**WHAT TO DO**
Render the material below as a Markdown table with two columns, Row and Line. Put a row number and one source line in each row, skip blank lines, and leave the pictures out of your answer.

[Dataset entries]
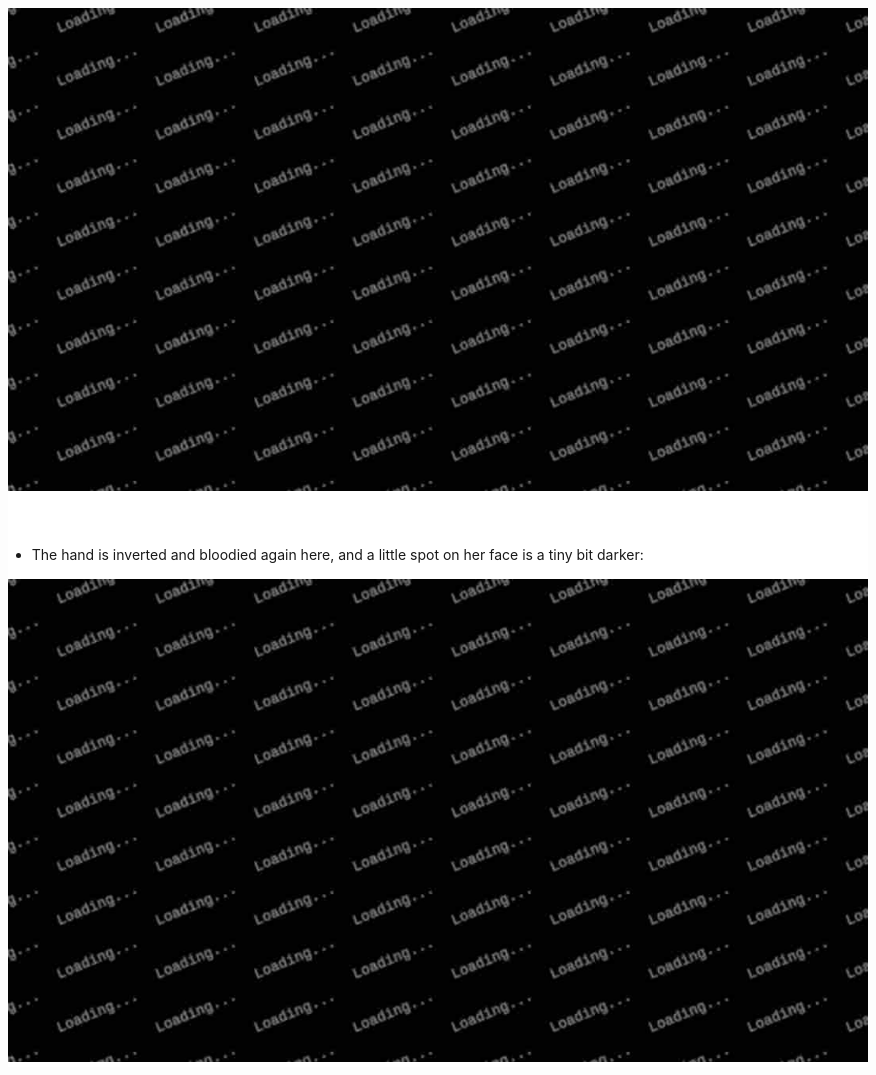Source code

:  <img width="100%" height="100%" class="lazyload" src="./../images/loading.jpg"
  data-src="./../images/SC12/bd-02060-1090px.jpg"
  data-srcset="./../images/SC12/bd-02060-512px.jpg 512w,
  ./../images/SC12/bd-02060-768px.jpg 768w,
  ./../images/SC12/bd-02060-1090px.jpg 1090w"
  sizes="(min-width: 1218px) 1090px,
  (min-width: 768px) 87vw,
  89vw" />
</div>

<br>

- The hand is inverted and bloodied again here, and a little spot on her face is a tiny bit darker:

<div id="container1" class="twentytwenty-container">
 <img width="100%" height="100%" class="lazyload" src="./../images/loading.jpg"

**ANSWER SPACE**
| Row | Line |
|---|---|
| 1 | Source code |
| 2 | :  <img width="100%" height="100%" class="lazyload" src="./../images/loading.jpg" |
| 3 |   data-src="./../images/SC12/bd-02060-1090px.jpg" |
| 4 |   data-srcset="./../images/SC12/bd-02060-512px.jpg 512w, |
| 5 |   ./../images/SC12/bd-02060-768px.jpg 768w, |
| 6 |   ./../images/SC12/bd-02060-1090px.jpg 1090w" |
| 7 |   sizes="(min-width: 1218px) 1090px, |
| 8 |   (min-width: 768px) 87vw, |
| 9 |   89vw" /> |
| 10 | </div> |
| 11 | <br> |
| 12 | - The hand is inverted and bloodied again here, and a little spot on her face is a tiny bit darker: |
| 13 | <div id="container1" class="twentytwenty-container"> |
| 14 |  <img width="100%" height="100%" class="lazyload" src="./../images/loading.jpg" |